O halde tutkuyla hakikati aramakta, yani ortaya çıkan “olaya sadık kalmanın gerçek sürecinde” bir de şu vardır: Olduğum gibi kalamam artık. Olay, mevcut durumun geçerli bütün yasaları, söylemleri, ve kelimelerinden dışlandığı, onları aşan ve alt üst eden bir seviye yarattığı içindir ki “özneyi yeni bir var olma ve durum içinde davranma tarzı icat etmeye zorlar.” Başkaları yataklarında uyurken, ya da yemeklerini yer, gevezelik ederken misal, ortaya çıkan olay tarafından yakalanmak, o sırada orada olmak, daha sonra tarihe müdahale imkanını veren şeydir işte.   

***

Başka bir düzeyde şöyle de söylenebilir: Gerçeklikte hakikat için bir yer açan, gerçekliğe hakikat boyutunu sunan, hakikati “zorlayıcı ve adlandırılamayan” biteviye bir çabanın menziline yerleştiren dildir. Hakikat geri döner çünkü. Hakikat bir paradoksla malulse eğer; hakikat yerine göre “hakikatin tümünü söyleyebilmenin olanaksızlığını gizleyen bir örtüden ibaretse”, bu, hakikatin en nihayetinde kendisi için çoktan açılmış bir uzama gelip yerleşme özelliğinden değil midir? Dilin kendiyle birlikte sürüklediği şey hakikat için bir uzamdır. Nesne ile gösterge arasında bir kopma vuku bulmamışsa eğer, hakikatten bahis açılamaz. Hakikatin çetin bir mesele olarak kendini dayatması, gerçeklikle onun içinde var olan kendilik arasında bir mesafenin/boşluğun açılmasıyladır ancak. Gerçekliğin kendinde-dayanağını, kendinde-kanıtını kaybetmesi ve bir bakıma çöküşe uğraması nesne ile gösterge arasında o boşluğun ortaya çıkmasıyladır çünkü.

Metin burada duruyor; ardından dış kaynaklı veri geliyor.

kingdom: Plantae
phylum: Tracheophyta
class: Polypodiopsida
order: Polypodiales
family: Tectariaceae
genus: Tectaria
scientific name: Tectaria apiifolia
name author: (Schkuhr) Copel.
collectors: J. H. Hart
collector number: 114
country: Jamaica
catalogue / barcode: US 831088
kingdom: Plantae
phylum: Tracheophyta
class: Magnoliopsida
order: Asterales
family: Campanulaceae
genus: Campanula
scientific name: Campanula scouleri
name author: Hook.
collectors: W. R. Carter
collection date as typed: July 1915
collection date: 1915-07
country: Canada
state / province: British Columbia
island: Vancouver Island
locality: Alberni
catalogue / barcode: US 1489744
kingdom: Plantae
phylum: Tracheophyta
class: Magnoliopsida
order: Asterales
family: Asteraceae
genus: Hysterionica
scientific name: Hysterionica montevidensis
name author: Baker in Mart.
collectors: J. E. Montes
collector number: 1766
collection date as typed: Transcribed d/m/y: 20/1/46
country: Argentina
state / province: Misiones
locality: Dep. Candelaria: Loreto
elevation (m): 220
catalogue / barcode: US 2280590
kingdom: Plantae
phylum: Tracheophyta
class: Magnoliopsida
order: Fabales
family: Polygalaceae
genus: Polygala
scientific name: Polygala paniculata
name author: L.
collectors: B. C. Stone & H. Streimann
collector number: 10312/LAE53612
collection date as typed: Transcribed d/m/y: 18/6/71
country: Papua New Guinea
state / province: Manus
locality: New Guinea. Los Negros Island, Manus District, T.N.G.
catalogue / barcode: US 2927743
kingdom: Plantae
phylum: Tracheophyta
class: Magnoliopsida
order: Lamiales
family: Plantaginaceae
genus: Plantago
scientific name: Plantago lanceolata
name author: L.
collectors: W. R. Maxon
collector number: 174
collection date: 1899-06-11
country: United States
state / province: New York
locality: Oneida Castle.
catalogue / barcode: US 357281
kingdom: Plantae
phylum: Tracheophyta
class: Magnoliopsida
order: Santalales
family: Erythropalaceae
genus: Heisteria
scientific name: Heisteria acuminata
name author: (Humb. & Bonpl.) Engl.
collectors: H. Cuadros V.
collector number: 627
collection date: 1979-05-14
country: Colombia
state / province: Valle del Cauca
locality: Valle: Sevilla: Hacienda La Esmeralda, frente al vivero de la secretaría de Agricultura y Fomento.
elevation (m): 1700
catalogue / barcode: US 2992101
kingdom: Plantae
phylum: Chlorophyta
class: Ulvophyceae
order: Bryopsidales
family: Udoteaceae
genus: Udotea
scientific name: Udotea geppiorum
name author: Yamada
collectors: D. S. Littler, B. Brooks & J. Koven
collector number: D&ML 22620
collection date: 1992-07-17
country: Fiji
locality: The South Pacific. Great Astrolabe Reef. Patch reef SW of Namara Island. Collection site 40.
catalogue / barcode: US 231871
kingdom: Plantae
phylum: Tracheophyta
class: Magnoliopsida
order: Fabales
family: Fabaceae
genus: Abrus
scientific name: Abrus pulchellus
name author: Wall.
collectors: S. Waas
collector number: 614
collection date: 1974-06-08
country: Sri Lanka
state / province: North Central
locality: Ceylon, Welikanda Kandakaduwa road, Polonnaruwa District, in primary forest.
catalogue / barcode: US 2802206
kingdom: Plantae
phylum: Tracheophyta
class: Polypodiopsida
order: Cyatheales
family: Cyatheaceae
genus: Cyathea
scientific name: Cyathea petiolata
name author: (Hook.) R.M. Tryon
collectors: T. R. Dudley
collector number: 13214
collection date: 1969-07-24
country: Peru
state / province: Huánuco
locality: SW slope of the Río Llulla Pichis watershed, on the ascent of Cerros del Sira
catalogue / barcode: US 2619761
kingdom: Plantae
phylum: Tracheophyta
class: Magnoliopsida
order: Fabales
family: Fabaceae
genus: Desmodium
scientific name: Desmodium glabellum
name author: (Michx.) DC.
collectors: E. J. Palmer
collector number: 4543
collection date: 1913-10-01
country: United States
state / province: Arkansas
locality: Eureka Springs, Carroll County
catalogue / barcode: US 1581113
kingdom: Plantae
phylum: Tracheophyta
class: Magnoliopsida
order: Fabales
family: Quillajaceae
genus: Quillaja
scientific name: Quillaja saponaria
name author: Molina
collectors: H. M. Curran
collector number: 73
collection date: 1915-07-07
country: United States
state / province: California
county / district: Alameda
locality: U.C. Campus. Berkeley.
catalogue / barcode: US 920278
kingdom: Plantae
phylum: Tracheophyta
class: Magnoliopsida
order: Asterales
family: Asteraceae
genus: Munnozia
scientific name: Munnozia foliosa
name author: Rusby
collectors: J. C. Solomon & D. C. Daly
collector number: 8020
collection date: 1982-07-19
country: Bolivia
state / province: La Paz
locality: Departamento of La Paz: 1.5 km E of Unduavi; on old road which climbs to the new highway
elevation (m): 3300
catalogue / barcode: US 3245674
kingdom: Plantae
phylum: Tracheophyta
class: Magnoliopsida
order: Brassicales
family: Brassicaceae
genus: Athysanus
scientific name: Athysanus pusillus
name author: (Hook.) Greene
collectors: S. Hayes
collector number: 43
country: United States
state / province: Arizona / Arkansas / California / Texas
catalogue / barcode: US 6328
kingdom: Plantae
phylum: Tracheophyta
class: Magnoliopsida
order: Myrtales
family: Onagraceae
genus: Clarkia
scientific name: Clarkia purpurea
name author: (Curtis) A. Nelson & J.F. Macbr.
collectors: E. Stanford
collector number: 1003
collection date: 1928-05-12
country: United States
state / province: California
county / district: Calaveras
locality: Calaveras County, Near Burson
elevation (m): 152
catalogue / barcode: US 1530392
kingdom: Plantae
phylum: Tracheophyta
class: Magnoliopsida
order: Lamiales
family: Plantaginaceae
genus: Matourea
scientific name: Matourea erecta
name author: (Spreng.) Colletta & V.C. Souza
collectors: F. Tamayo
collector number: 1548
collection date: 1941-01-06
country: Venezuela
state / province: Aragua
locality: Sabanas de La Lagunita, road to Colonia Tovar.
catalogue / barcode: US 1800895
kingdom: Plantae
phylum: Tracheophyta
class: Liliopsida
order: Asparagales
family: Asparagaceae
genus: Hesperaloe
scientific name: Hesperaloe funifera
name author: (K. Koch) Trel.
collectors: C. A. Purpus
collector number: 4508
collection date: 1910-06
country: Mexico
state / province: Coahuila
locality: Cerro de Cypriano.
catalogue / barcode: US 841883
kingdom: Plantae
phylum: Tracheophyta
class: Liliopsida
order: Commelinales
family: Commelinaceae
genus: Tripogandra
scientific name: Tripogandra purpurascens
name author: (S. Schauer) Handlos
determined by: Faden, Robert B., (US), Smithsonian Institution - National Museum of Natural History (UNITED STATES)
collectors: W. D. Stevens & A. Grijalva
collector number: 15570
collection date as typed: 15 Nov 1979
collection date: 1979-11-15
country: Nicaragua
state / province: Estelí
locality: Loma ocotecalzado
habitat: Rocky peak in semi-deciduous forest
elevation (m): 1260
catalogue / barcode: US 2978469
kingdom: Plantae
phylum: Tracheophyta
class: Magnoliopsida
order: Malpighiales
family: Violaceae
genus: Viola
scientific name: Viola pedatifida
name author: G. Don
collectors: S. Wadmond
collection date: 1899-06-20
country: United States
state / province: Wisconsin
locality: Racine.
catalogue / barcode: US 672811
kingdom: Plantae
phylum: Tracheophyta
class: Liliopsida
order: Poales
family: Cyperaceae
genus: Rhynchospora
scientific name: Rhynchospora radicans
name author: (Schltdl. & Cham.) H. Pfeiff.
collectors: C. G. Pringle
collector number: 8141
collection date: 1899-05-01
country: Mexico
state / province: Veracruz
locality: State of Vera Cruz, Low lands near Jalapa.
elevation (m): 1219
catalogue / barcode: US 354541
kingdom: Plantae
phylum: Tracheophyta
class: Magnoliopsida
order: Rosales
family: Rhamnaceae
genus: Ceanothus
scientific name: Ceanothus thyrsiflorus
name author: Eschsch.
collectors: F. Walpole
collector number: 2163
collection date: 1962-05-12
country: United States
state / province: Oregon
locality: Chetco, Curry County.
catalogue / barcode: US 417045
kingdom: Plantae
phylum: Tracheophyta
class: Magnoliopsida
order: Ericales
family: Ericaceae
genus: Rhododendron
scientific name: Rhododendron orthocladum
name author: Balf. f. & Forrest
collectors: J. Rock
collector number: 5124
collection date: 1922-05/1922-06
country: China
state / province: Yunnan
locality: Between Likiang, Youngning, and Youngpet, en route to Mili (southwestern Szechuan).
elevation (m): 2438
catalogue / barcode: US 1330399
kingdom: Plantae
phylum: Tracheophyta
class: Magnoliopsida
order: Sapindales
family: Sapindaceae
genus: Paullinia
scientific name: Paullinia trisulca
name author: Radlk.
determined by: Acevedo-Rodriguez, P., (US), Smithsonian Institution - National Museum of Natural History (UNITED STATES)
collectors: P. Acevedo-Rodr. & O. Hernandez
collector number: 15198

Bu yüzden bir hakikatin kökeni verili ve hazır oluşuna dayanmaz hiç. “Deneyimin verilmişliğini aşan daha yüksek bir düzene ait değildir hakikat; deneyim dahilinde ortaya çıkan ya da deneyimin sınırları içinde kalmakta ısrar eden tekil bir içkinlik figürüdür.” [3] 

Ne kutsal metinlerin satırlarında ne de bazı kadınların/adamların hikmetli laflarındadır hakikat. Bir esrar perdesiyle örtülmüş değildir: “Esasen, bir hakikat, olaysal eklentinin durum içinde izlediği maddi güzergahtır. Yani içkin bir kopuştur. “İçkin”dir, çünkü hakikat başka bir yerde değil durumun içinde ortaya çıkar –bir hakikatler cenneti yoktur. “Kopuş”tur, çünkü hakikat sürecini teşvik eden şey –olay- durumun egemen diline ve yerleşik bilgilerine göre hiçbir anlam taşımaz.”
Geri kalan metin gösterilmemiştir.